9. “No recommendation can be made regarding the effect of acupuncture in Bell’s palsy patients”

“The GDG was divided regarding whether to recommend against acupuncture, or to make no recommendation.”

10. “no recommendation can be made regarding the effect of physical therapy in Bell’s palsy patients”

There are conflicting statements regarding varying clinical practice guidelines.

I have only had one patient with Bell’s palsy that demonstrated significant improvement greater than 90 days since the diagnosis. Is it possible that time had a strong let effect than PT…sure…it’s possible.

Typically, the recovery would’ve taken place by three months, but the patient made progress while in therapy.

Don’t get me wrong, I don’t think that PT is the end all be all for many diagnoses or patients, but I do believe that the interventions had an effect on this particular case.

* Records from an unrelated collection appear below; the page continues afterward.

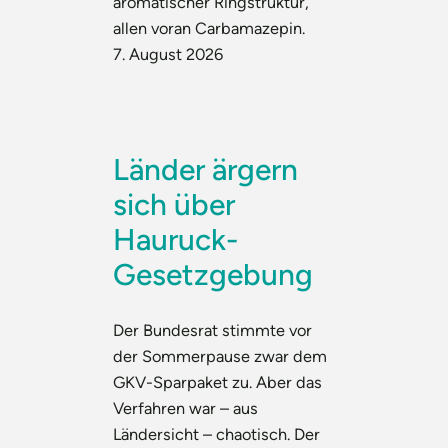
aromatischer Ringstruktur,
allen voran Carbamazepin.
7. August 2026
Länder ärgern
sich über
Hauruck-
Gesetzgebung
Der Bundesrat stimmte vor
der Sommerpause zwar dem
GKV-Sparpaket zu. Aber das
Verfahren war – aus
Ländersicht – chaotisch. Der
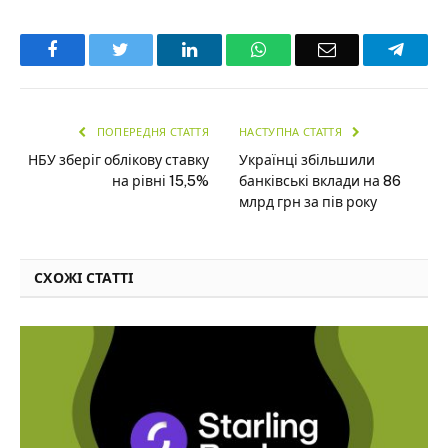
Facebook
Twitter
LinkedIn
WhatsApp
Email
Teleg
ПОПЕРЕДНЯ СТАТТЯ
НАСТУПНА СТАТТЯ
НБУ зберіг облікову ставку
Українці збільшили
на рівні 15,5%
банківські вклади на 86
млрд грн за пів року
СХОЖІ СТАТТІ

There may be some patients that could benefit from therapy. In saying this, my experience would tell me that it is a small percentage of patients.

“patient may benefit psychologically from engaging in physical therapy exercises”

11. “clinicians should reassess or refer to a facial nerve specialist those Bell’s palsy patients with 1. New or worsening neurologic findings at any point, 2. Ocular symptoms developing at any point, or 3. Incomplete facial recovery three months after initial symptom onset”

“Identifying alternate diagnoses in the absence of recovery, and potential assessment for rehabilitative options…However based on the natural history of Bell’s palsy, the majority of patients will show complete recovery three months after onset.”